El ahorro de energía no es un simple asunto económico, es una cuestión de supervivencia. De que la temperatura de establecimientos u oficinas esté por debajo de 27 o 25 grados depende que la de mi negocio no llegue a los 50 en los próximos años. La libertad de quienes no están dispuestos al mínimo sacrificio, choca directamente con la mía de poder seguir trabajando en y de la agricultura.

Después de muchos años dedicados en exclusividad al periodismo, en los últimos tiempos he añadido a esa actividad, con ese ojo proverbial que solemos tener los periodistas para los negocios, la explotación de una finca familiar. Pese a que siempre he mantenido contacto con el mundo agrícola, nunca hasta ahora había sido mi principal ocupación. No les voy a aburrir con el coste y las dificultades que conlleva cambiar el cultivo de una finca; los gastos de arrancar los viejos árboles, preparar la tierra, adaptar el sistema de riego, comprar nueva maquinaria, o la nueva plantación (que los cuatro primeros años sólo genera gastos). Todo ese esfuerzo económico y físico, siempre pendiendo del fino y cada vez más inestable hilo del clima.

Cada grado más allá de lo normal, cada tormenta, cada ventada puede echar al traste la cosecha anual y, en los peores casos, incluso la supervivencia de la plantación. En los últimos años el tiempo meteorológico va al ritmo de la situación política. A una bronca le sigue otra mayor, a una sequía extrema una devastadora tormenta, a una histórica nevada el verano más caluroso desde que se tienen datos. Cada uno de esos episodios extremos deteriora progresivamente el estado de las plantas. Si no las mata directamente, frena su crecimiento, las hace mucho más vulnerables a las enfermedades y a las plagas, hace que sus frutos sean más escasos y de menor calidad.

El campo no es sólo un negocio, generalmente malo, sino el único modo, junto con la pesca, de supervivencia de la especie humana.

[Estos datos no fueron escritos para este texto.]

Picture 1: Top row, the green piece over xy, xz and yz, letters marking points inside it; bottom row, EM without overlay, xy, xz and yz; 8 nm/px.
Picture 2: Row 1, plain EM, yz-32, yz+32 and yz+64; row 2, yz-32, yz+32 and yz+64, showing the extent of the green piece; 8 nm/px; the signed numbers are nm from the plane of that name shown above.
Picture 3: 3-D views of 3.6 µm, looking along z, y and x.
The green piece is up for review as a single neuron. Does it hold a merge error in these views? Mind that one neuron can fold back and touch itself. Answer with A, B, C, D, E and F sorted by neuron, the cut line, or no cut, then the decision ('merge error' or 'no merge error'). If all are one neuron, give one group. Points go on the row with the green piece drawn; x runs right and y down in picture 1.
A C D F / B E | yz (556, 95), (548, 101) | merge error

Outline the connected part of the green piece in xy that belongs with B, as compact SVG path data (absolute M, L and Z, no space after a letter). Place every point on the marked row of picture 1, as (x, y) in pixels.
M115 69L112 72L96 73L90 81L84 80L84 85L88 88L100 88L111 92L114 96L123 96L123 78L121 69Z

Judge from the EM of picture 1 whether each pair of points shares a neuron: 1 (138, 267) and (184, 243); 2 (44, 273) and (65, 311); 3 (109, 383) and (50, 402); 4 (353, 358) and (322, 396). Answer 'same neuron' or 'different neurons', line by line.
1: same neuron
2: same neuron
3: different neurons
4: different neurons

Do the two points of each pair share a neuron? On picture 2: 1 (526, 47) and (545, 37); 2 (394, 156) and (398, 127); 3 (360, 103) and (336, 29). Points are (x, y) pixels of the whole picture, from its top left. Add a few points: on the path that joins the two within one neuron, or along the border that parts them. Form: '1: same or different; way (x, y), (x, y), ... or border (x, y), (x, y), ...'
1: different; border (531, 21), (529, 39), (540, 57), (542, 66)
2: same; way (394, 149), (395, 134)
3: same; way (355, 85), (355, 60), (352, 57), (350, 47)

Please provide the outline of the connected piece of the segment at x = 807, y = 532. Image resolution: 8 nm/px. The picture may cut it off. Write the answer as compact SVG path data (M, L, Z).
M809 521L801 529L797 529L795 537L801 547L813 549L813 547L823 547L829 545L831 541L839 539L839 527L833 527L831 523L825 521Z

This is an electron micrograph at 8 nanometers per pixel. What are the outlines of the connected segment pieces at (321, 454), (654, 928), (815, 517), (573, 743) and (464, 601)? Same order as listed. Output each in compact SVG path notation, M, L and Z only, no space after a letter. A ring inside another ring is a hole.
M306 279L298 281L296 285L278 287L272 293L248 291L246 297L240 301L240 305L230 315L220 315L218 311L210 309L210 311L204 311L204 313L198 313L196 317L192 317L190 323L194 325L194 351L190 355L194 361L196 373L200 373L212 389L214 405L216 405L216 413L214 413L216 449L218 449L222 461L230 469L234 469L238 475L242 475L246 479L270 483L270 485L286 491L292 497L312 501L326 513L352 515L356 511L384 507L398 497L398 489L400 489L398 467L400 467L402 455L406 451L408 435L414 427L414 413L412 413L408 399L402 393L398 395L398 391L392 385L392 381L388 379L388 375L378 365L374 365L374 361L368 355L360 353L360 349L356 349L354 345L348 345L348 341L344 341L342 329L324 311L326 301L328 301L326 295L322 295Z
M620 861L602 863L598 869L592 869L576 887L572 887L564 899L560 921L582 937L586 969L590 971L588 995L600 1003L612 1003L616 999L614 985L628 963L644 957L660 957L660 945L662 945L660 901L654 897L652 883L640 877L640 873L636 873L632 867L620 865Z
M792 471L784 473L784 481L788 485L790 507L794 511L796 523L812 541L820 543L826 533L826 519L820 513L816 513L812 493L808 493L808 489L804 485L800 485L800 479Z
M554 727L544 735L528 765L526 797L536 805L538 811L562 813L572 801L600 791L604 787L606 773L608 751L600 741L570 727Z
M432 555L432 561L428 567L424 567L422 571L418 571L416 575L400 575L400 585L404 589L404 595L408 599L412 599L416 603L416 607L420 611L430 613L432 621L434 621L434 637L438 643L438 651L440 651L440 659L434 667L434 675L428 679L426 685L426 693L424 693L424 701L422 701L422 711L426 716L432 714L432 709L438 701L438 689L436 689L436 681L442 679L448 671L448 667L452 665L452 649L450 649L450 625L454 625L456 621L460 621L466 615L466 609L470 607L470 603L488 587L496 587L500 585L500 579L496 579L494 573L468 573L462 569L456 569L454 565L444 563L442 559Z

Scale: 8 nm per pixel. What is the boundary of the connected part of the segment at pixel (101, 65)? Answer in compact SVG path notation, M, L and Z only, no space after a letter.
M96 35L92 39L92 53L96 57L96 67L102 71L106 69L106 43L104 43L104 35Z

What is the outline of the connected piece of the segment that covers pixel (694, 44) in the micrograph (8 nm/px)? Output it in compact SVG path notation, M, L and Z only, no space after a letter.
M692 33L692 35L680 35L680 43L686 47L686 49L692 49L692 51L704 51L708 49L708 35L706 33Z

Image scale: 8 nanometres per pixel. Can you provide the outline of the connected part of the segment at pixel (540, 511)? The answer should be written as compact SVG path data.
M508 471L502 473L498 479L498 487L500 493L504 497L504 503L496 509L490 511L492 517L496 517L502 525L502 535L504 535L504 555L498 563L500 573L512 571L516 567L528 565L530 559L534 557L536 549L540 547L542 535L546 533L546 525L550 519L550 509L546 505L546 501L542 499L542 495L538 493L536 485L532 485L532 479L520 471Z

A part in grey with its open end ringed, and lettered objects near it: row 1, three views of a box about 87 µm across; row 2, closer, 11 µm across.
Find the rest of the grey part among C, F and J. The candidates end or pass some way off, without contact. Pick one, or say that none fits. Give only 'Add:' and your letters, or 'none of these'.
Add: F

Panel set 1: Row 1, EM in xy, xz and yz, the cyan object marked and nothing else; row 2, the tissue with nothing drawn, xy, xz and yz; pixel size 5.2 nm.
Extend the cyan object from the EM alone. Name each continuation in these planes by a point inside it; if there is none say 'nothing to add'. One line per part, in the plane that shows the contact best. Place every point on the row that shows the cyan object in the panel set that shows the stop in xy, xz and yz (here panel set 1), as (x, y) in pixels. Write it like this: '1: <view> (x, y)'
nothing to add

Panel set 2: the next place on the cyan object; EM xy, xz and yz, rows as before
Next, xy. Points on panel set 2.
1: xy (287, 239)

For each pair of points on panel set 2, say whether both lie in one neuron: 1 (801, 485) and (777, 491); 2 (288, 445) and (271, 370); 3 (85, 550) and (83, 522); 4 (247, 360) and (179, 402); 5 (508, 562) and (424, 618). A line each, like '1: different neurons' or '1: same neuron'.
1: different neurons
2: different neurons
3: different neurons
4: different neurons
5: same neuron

Cada hectárea que se abandona nos pone un paso más cerca del caos. Tenemos la tierra y la Tierra que tenemos, no hay más. Y cuando deje de ser productiva moriremos de hambre (cierto que unos antes que otros). Ya está pasando, la falta de suelo fértil y agua es la principal causa de migración en el planeta.

Bajar un grado o dos el termostato de una tienda donde vamos a comprar ropa, de un bar donde nos tomamos una cerveza helada, de una oficina donde estamos sentados y a la sombra, se antoja un sacrificio más que asumible, si la alternativa es la debacle medioambiental.

Pero qué podemos esperar de quienes consideraban en plena pandemia, que su libertad a salir, a divertirse en bares o discotecas estaba por encima del derecho a la vida de los más vulnerables. Ahora defienden que nadie puede coartar su libertad a ver escaparates a las 3 de la madrugada, a ponerse una rebequita en pleno mes de agosto en su restaurante favorito o a iluminar las calles en Navidad como si no hubiera un mañana. Y en algo tienen razón, si dejamos en sus manos el gobierno de este país y del mundo, no habrá un mañana.